Let’s start by assuming that 50% of the hypotheses are wrong, and see how our trials go.
Well, of the 100,000 drugs, 50,000 shouldn’t work. But because of that P value threshold of 5%, I’ll misclassify 2,500 of those as being successful.
Of the 50,000 drugs that really do work, I’ll capture around 40,000 and miss 10,000 (this assumes a relatively standard 80% “power” to detect an effect where one really exists).
So we’ve done our trials and what do we see? Well, 2500 of the 42,500 “positive” trials are false-positives, for a rate of about 6%. Not too shabby.
But remember I had assumed that 50% of my hypotheses would work. What if that number is lower? What if it’s more like, say, 10%?
Now we have 90,000 drugs that don’t work and 10,000 that do. Because of that 5% P value threshold, I’ll falsely think 4,500 of the 90,000 inert drugs work for the disease.

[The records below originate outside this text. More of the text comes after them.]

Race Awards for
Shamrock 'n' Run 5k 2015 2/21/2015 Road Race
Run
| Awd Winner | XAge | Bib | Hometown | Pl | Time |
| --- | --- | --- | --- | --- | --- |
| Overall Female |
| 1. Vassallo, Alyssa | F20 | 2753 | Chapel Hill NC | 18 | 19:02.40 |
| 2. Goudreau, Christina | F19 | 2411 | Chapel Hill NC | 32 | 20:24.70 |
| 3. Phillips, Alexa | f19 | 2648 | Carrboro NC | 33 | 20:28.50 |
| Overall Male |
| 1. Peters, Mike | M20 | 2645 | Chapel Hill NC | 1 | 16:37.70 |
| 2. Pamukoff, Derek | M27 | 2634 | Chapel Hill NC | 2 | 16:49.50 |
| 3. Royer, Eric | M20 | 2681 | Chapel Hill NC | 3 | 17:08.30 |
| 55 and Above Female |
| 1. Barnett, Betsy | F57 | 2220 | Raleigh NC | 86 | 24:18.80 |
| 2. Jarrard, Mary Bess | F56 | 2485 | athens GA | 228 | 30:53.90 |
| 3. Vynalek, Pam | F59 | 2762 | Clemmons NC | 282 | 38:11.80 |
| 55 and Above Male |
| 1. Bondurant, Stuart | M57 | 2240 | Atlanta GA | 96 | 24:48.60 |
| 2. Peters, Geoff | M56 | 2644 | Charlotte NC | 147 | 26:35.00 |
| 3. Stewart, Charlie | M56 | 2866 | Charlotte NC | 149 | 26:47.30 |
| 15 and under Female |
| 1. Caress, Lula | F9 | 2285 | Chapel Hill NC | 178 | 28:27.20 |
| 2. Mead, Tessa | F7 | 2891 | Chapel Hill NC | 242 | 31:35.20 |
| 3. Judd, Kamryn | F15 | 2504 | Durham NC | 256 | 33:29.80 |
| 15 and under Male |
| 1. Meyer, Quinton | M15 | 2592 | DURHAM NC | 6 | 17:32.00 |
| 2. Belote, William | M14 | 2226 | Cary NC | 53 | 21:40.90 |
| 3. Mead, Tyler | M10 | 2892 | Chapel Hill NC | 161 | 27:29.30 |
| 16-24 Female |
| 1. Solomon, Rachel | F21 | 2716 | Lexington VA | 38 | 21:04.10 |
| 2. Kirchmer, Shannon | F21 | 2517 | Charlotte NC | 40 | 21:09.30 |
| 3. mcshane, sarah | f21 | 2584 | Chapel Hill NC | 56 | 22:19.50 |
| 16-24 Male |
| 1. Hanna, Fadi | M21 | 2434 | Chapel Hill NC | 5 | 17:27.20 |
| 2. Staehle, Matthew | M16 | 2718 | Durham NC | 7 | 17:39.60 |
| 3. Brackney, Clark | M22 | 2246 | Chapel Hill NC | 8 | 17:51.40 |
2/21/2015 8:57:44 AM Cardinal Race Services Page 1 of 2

Because of 80% power to detect an effect where one really exists, I’ll catch 8,000 of the 10,000 drugs that really do work.

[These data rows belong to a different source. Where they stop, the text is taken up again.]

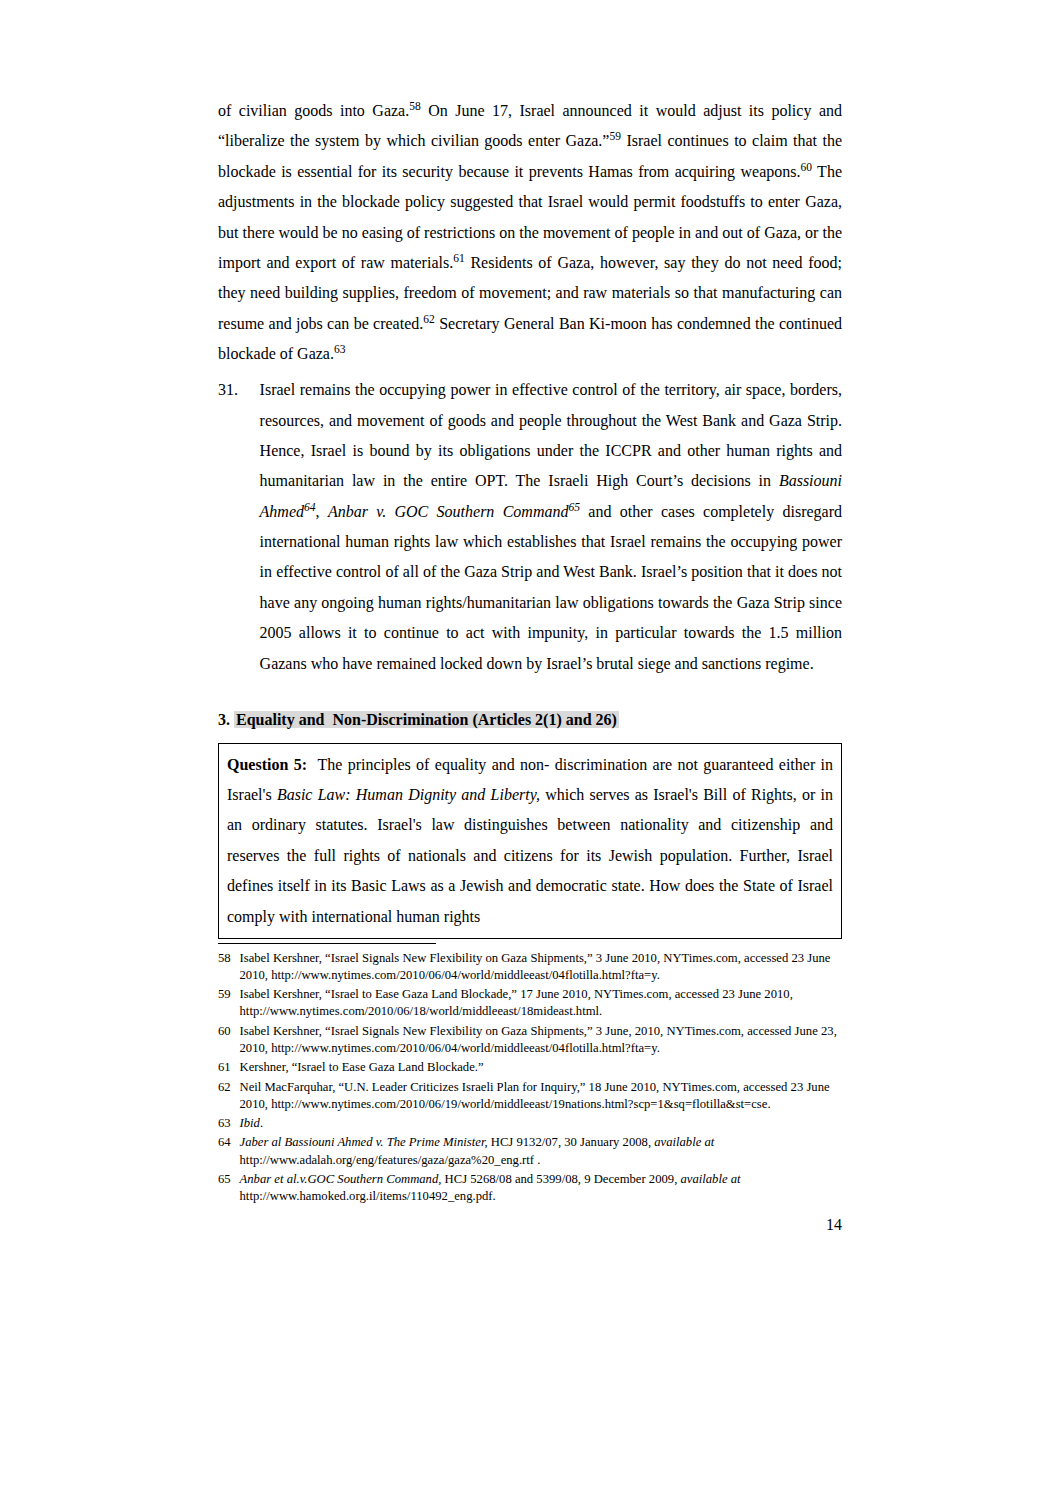of civilian goods into Gaza.58 On June 17, Israel announced it would adjust its policy and “liberalize the system by which civilian goods enter Gaza.”59 Israel continues to claim that the blockade is essential for its security because it prevents Hamas from acquiring weapons.60 The adjustments in the blockade policy suggested that Israel would permit foodstuffs to enter Gaza, but there would be no easing of restrictions on the movement of people in and out of Gaza, or the import and export of raw materials.61 Residents of Gaza, however, say they do not need food; they need building supplies, freedom of movement; and raw materials so that manufacturing can resume and jobs can be created.62 Secretary General Ban Ki-moon has condemned the continued blockade of Gaza.63
31.
Israel remains the occupying power in effective control of the territory, air space, borders, resources, and movement of goods and people throughout the West Bank and Gaza Strip. Hence, Israel is bound by its obligations under the ICCPR and other human rights and humanitarian law in the entire OPT. The Israeli High Court’s decisions in Bassiouni Ahmed64, Anbar v. GOC Southern Command65 and other cases completely disregard international human rights law which establishes that Israel remains the occupying power in effective control of all of the Gaza Strip and West Bank. Israel’s position that it does not have any ongoing human rights/humanitarian law obligations towards the Gaza Strip since 2005 allows it to continue to act with impunity, in particular towards the 1.5 million Gazans who have remained locked down by Israel’s brutal siege and sanctions regime.
3. Equality and Non-Discrimination (Articles 2(1) and 26)
Question 5: The principles of equality and non- discrimination are not guaranteed either in Israel's Basic Law: Human Dignity and Liberty, which serves as Israel's Bill of Rights, or in an ordinary statutes. Israel's law distinguishes between nationality and citizenship and reserves the full rights of nationals and citizens for its Jewish population. Further, Israel defines itself in its Basic Laws as a Jewish and democratic state. How does the State of Israel comply with international human rights
58
Isabel Kershner, “Israel Signals New Flexibility on Gaza Shipments,” 3 June 2010, NYTimes.com, accessed 23 June 2010, http://www.nytimes.com/2010/06/04/world/middleeast/04flotilla.html?fta=y.
59
Isabel Kershner, “Israel to Ease Gaza Land Blockade,” 17 June 2010, NYTimes.com, accessed 23 June 2010, http://www.nytimes.com/2010/06/18/world/middleeast/18mideast.html.
60
Isabel Kershner, “Israel Signals New Flexibility on Gaza Shipments,” 3 June, 2010, NYTimes.com, accessed June 23, 2010, http://www.nytimes.com/2010/06/04/world/middleeast/04flotilla.html?fta=y.
61
Kershner, “Israel to Ease Gaza Land Blockade.”
62
Neil MacFarquhar, “U.N. Leader Criticizes Israeli Plan for Inquiry,” 18 June 2010, NYTimes.com, accessed 23 June 2010, http://www.nytimes.com/2010/06/19/world/middleeast/19nations.html?scp=1&sq=flotilla&st=cse.
63
Ibid.
64
Jaber al Bassiouni Ahmed v. The Prime Minister, HCJ 9132/07, 30 January 2008, available at http://www.adalah.org/eng/features/gaza/gaza%20_eng.rtf .
65
Anbar et al.v.GOC Southern Command, HCJ 5268/08 and 5399/08, 9 December 2009, available at http://www.hamoked.org.il/items/110492_eng.pdf.
14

Now what are the results of my trials?
Well, 4,500 of the 12,500 positive trials are false positives, for a rate of 36%. Now we need to start worrying.
What I’ve shown you briefly here is that the key to interpreting any “positive” study lies in an assessment of how likely you thought the hypothesis was to be true in the first place. Just because the P value is 0.04 does NOT mean that the study only has a 4% chance of being false. It can be WAY higher than that – it simply depends how unlikely the hypothesis was to start with.

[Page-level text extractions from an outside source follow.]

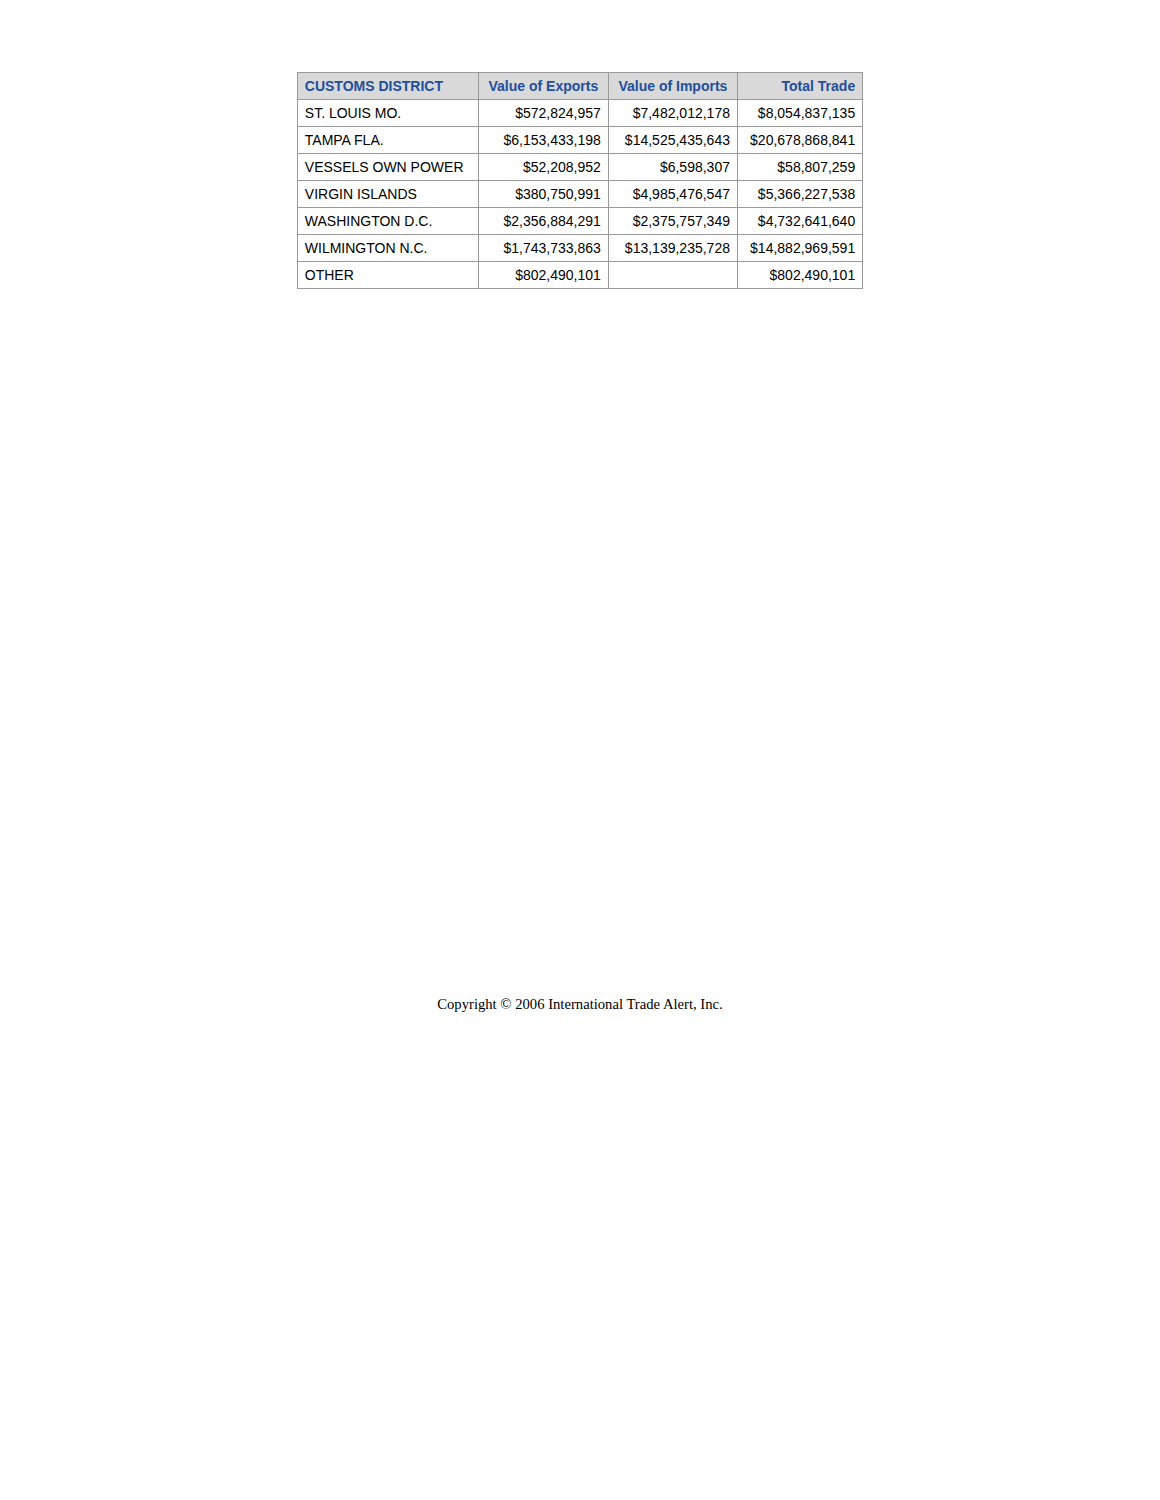| CUSTOMS DISTRICT | Value of Exports | Value of Imports | Total Trade |
| --- | --- | --- | --- |
| ST. LOUIS MO. | $572,824,957 | $7,482,012,178 | $8,054,837,135 |
| TAMPA FLA. | $6,153,433,198 | $14,525,435,643 | $20,678,868,841 |
| VESSELS OWN POWER | $52,208,952 | $6,598,307 | $58,807,259 |
| VIRGIN ISLANDS | $380,750,991 | $4,985,476,547 | $5,366,227,538 |
| WASHINGTON D.C. | $2,356,884,291 | $2,375,757,349 | $4,732,641,640 |
| WILMINGTON N.C. | $1,743,733,863 | $13,139,235,728 | $14,882,969,591 |
| OTHER | $802,490,101 | | $802,490,101 |
Copyright © 2006 International Trade Alert, Inc.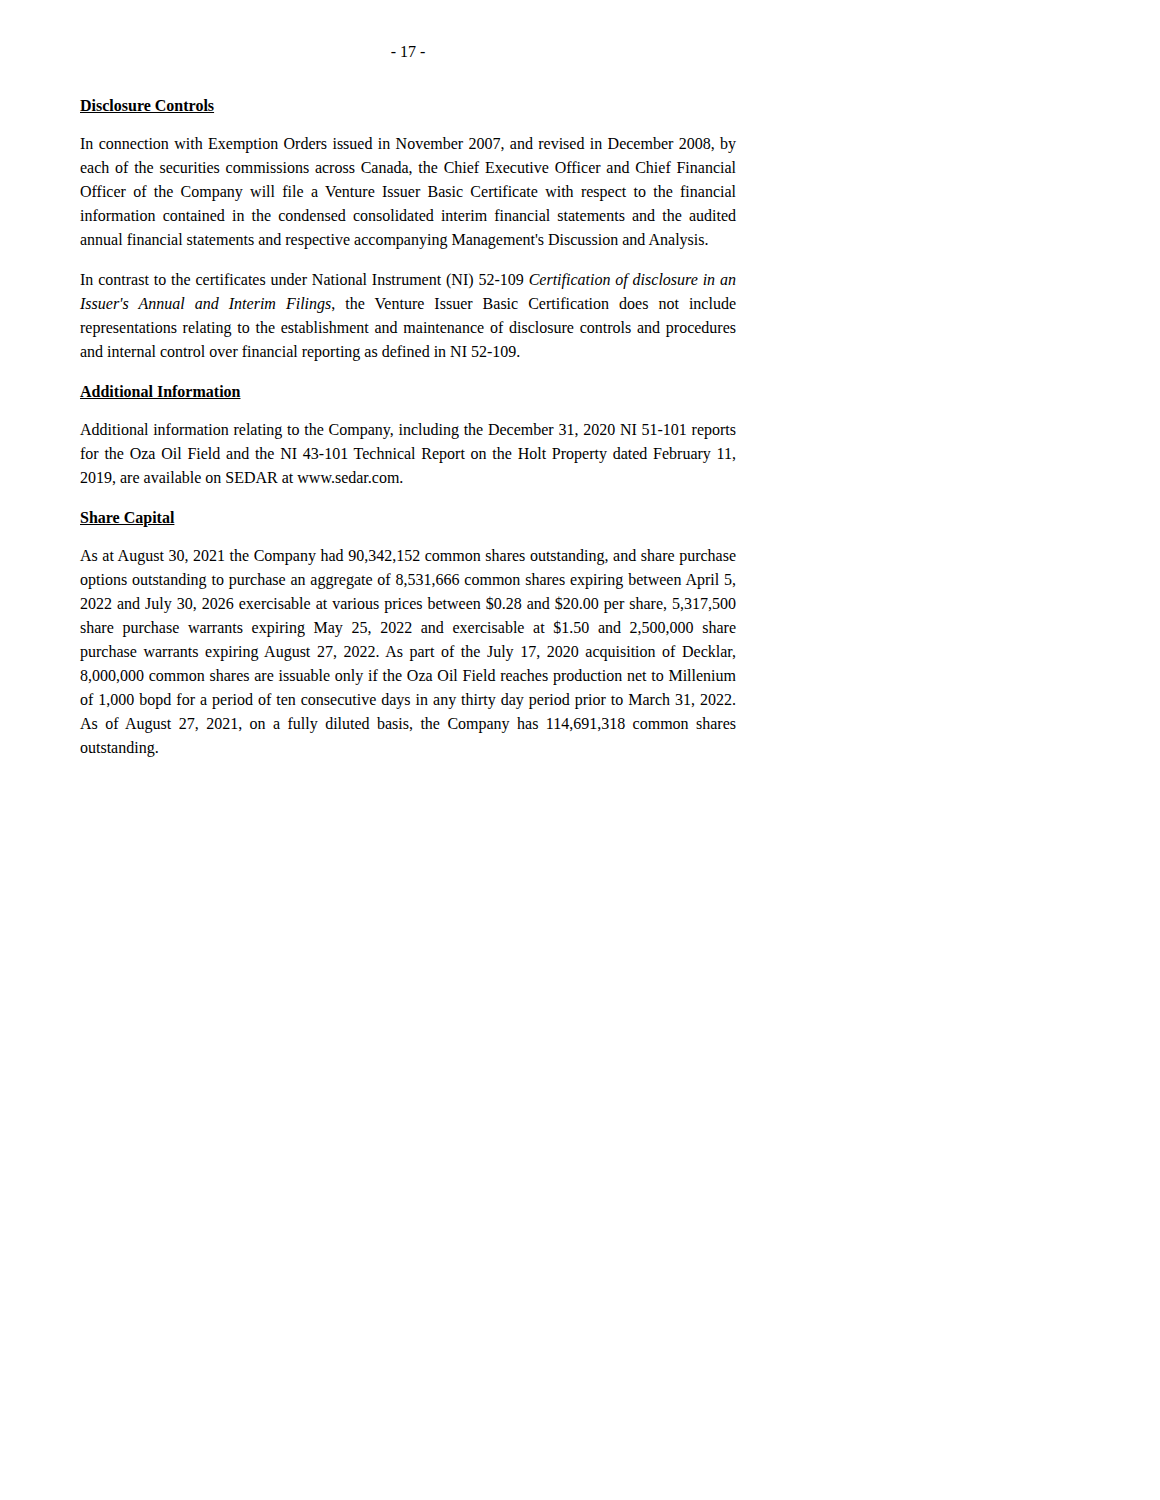- 17 -
Disclosure Controls
In connection with Exemption Orders issued in November 2007, and revised in December 2008, by each of the securities commissions across Canada, the Chief Executive Officer and Chief Financial Officer of the Company will file a Venture Issuer Basic Certificate with respect to the financial information contained in the condensed consolidated interim financial statements and the audited annual financial statements and respective accompanying Management's Discussion and Analysis.
In contrast to the certificates under National Instrument (NI) 52-109 Certification of disclosure in an Issuer's Annual and Interim Filings, the Venture Issuer Basic Certification does not include representations relating to the establishment and maintenance of disclosure controls and procedures and internal control over financial reporting as defined in NI 52-109.
Additional Information
Additional information relating to the Company, including the December 31, 2020 NI 51-101 reports for the Oza Oil Field and the NI 43-101 Technical Report on the Holt Property dated February 11, 2019, are available on SEDAR at www.sedar.com.
Share Capital
As at August 30, 2021 the Company had 90,342,152 common shares outstanding, and share purchase options outstanding to purchase an aggregate of 8,531,666 common shares expiring between April 5, 2022 and July 30, 2026 exercisable at various prices between $0.28 and $20.00 per share, 5,317,500 share purchase warrants expiring May 25, 2022 and exercisable at $1.50 and 2,500,000 share purchase warrants expiring August 27, 2022. As part of the July 17, 2020 acquisition of Decklar, 8,000,000 common shares are issuable only if the Oza Oil Field reaches production net to Millenium of 1,000 bopd for a period of ten consecutive days in any thirty day period prior to March 31, 2022. As of August 27, 2021, on a fully diluted basis, the Company has 114,691,318 common shares outstanding.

Here’s a handy table to make it clearer:
Despite all the studies in this table being “statistically significant” with a P value of 0.05, you can see that the probability of a true finding changes dramatically based on how likely you think the result was before the study began.
So how many studies in the medical literature are false positives? It depends very much on the proportion of true hypotheses. If you, like me, think that proportion is as low as 10% — you’re looking at a 35% false-positive rate in the literature.
And, by the way, this analysis assumes all these studies are done perfectly. No confounding, no publication bias, no inappropriate methods, no fraud. The situation in the medical literature is probably worse than what I’m reporting here.
But on an optimistic note – the process of science saves us from this rabbit hole. Replication of studies marches us up the prior probability ladder giving us more and more confidence in consistent results. We should embrace these studies. We should publish them in high-profile journals. We should encourage the NIH and other agencies to fund them. Because in the end, the study stands not only on the strength of the data, but on the strength of the hypothesis.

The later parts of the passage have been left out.